Key Business Buyer Issues

So you are in the process of buying a business, or may have already done so. You are completely excited to get busy with the business. You have all kinds of wonderful plans and have a vision of what the business will look like under your ownership. It is all great, but there is one problem: like most business buyers, you probably have no clue how to run the business. That is why it is so important to have a proper transition period from the new owner to you.

Whenever I buy a business, I want to get the former owner out of the way as soon as possible. However, that is NEVER done before I have tapped their brains for as much operational information as possible. Certainly, a new owner has to make the business their own, but the prior owner has a lot of intellectual know-how to share even if you believe they were not necessarily a good operator.

There are all of the minor things a new owner has to learn (i.e. turning off the alarm) straight through to the “big picture” areas such as marketing, growth, client and supplier relationships, etc.
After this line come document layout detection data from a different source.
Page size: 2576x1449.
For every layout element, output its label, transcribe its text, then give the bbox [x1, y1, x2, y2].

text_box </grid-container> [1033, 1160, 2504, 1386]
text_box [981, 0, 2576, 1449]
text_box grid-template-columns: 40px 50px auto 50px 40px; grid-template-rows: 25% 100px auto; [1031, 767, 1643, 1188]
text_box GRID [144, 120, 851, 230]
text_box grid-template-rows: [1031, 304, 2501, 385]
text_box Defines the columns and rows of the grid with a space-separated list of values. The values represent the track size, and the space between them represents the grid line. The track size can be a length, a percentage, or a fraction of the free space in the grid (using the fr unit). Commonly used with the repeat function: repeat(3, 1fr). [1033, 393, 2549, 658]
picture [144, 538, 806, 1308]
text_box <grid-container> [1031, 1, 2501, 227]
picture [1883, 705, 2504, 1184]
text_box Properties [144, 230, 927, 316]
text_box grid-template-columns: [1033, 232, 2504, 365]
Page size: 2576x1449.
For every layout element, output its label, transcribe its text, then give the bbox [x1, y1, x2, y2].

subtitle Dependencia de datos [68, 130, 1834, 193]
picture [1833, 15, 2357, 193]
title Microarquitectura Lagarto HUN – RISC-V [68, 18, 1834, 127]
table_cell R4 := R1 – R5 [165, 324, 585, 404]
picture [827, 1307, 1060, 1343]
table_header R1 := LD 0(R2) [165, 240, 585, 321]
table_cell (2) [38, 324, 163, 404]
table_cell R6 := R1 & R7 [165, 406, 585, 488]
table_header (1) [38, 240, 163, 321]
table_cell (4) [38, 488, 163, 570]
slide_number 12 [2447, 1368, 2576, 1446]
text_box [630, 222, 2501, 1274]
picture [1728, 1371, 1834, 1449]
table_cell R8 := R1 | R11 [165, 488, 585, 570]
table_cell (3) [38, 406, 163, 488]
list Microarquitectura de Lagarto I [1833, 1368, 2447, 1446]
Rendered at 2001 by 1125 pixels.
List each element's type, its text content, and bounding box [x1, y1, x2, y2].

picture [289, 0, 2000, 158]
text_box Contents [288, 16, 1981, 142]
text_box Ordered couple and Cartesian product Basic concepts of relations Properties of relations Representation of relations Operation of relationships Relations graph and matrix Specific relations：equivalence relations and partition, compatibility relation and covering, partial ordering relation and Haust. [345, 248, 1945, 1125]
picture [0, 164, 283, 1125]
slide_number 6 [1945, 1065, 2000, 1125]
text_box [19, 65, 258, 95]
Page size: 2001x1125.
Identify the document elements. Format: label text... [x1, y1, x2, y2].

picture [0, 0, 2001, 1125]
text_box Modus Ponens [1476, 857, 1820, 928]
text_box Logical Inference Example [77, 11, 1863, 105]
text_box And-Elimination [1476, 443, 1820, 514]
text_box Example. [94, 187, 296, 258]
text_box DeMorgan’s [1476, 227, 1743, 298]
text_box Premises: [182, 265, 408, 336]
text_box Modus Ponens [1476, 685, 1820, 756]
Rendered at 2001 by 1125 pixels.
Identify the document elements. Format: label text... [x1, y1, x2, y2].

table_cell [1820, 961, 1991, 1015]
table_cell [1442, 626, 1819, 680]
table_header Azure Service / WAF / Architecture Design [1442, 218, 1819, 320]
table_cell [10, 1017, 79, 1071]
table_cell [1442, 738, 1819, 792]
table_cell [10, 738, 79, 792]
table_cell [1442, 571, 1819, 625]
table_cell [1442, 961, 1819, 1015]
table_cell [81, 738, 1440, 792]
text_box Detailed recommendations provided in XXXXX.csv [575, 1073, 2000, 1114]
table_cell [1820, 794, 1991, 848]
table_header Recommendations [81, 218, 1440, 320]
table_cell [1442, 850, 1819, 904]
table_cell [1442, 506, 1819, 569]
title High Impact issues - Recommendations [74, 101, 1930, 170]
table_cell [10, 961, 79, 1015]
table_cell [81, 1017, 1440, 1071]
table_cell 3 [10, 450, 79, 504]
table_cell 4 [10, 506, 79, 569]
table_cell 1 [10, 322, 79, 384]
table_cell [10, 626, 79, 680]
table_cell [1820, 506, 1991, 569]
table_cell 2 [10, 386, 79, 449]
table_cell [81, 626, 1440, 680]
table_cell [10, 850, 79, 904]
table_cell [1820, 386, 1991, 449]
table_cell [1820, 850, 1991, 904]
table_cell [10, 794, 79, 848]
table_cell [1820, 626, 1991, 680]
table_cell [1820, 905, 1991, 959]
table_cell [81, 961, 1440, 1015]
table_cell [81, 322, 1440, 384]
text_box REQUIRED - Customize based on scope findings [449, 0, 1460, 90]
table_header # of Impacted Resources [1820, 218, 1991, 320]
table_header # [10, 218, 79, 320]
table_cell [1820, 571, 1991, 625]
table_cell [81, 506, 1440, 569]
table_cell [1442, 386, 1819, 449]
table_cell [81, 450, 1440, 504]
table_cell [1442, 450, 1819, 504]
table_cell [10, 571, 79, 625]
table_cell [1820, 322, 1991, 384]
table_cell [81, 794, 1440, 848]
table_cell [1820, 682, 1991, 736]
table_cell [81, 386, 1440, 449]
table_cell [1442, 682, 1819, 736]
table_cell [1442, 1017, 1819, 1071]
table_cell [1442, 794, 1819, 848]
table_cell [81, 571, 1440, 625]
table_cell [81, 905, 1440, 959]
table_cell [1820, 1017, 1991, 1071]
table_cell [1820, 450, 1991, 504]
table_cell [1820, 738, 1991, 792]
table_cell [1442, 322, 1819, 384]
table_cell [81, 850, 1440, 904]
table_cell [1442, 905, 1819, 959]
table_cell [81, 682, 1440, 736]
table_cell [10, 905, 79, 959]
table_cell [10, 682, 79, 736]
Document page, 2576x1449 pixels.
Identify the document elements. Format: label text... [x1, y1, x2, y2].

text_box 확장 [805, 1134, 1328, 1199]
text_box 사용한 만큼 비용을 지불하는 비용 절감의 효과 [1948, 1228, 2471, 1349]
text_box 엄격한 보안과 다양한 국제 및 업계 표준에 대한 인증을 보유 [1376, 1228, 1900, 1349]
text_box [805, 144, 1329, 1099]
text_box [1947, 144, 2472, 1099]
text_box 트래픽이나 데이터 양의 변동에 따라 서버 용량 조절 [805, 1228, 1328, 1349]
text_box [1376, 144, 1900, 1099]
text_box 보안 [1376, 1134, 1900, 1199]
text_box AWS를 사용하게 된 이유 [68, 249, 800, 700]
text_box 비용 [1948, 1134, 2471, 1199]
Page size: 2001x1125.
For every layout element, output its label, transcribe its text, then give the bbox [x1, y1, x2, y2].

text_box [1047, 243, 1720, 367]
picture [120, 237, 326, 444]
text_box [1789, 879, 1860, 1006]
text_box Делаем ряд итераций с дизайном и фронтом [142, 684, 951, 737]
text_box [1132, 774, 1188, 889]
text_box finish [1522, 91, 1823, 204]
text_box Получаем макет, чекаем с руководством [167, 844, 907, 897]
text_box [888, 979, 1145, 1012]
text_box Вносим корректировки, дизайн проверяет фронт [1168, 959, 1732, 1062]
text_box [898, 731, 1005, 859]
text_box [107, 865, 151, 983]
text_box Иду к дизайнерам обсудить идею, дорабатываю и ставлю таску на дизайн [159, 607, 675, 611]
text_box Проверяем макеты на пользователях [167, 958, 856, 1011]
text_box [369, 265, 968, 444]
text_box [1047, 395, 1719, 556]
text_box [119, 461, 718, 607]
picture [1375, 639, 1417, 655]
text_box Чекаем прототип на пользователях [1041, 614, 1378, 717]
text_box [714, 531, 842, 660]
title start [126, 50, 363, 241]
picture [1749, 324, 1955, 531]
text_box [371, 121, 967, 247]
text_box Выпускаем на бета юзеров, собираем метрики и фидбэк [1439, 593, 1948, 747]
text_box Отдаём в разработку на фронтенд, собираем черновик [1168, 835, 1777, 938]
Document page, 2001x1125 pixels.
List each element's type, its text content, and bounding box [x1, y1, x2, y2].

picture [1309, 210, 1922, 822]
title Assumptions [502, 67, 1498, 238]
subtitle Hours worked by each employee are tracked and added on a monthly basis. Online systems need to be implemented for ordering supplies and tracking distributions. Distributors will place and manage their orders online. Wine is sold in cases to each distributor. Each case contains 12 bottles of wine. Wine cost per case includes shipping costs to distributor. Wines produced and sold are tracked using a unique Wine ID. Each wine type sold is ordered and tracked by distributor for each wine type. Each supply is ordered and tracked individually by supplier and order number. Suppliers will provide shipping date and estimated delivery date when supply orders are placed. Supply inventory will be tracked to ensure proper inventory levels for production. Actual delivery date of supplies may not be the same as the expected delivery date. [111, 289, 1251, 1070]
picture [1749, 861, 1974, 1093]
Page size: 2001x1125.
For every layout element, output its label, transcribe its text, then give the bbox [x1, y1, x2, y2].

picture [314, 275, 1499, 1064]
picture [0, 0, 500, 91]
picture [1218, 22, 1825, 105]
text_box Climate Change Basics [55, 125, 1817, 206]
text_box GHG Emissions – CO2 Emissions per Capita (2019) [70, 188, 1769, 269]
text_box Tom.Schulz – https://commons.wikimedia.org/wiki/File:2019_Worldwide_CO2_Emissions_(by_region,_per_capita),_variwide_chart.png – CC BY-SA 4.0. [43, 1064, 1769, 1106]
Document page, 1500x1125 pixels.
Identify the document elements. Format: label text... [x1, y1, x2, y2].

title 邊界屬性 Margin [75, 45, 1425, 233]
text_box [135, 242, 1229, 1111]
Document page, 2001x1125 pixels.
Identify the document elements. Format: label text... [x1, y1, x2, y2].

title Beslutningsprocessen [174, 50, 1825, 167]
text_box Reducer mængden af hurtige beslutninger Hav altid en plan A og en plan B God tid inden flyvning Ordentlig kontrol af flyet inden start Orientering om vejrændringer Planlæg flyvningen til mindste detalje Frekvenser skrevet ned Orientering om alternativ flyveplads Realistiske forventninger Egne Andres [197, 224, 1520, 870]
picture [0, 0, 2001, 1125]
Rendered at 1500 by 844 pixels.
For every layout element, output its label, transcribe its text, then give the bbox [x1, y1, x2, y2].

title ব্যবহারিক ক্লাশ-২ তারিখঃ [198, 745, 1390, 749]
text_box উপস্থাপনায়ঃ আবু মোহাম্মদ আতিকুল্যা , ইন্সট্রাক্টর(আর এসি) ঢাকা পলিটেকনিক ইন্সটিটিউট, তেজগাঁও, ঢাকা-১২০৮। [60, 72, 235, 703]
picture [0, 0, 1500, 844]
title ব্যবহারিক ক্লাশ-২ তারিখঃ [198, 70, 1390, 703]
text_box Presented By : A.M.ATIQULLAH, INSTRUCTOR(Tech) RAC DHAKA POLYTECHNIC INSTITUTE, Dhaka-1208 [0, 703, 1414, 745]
As you consider the purchase of a particular business, a buyer must compile a list of every item that needs to be covered during training as you learn more about it.

This way, you can have an idea of how long a training period may be required. Then, set out a training schedule by week of all areas to be covered with the owner.

This way, you will not only be certain you have enough time, but you will also be assured of covering everything.

One aspect of the post-sale training where I see too many buyers make a critical mistake is in their negotiation of how long the former owner will stay and the costs for hem to remain to train.

It is common for a seller to provide a few weeks of free training.

Sure, in a sandwich shop two weeks or so may be sufficient, but in a more complex business, you may need a month or even several months of training. However, many business buyers make the mistake of being “penny-wise/pound foolish” and trying to cram in all the training into the period where a seller is providing the free training.

Don’t make the same mistake!

Whatever period the buyer feels they need for training and triple it.

For example, if a buyer believes they need one month, negotiate three and pay the seller for the additional time. The best way to do this is agree with the seller on a free period of training and then the buyer should have the option but not obligation, to have the seller remain on board for x period of time for additional training at an agreed upon fee. Additionally, negotiate a post training hourly fee with the seller so that if you need them for anything, they will be willing to assist you and know they will get paid.

The buyer must also retain the right to terminate the arrangement at any time.

This way, as soon as the buyer feels comfortable and confident, they can advise the seller accordingly and not incur any more costs. At the same time,

this type of agreement offers the buyer the comfort of knowing that the seller will be available for training after the sale for as long as the buyer needs it.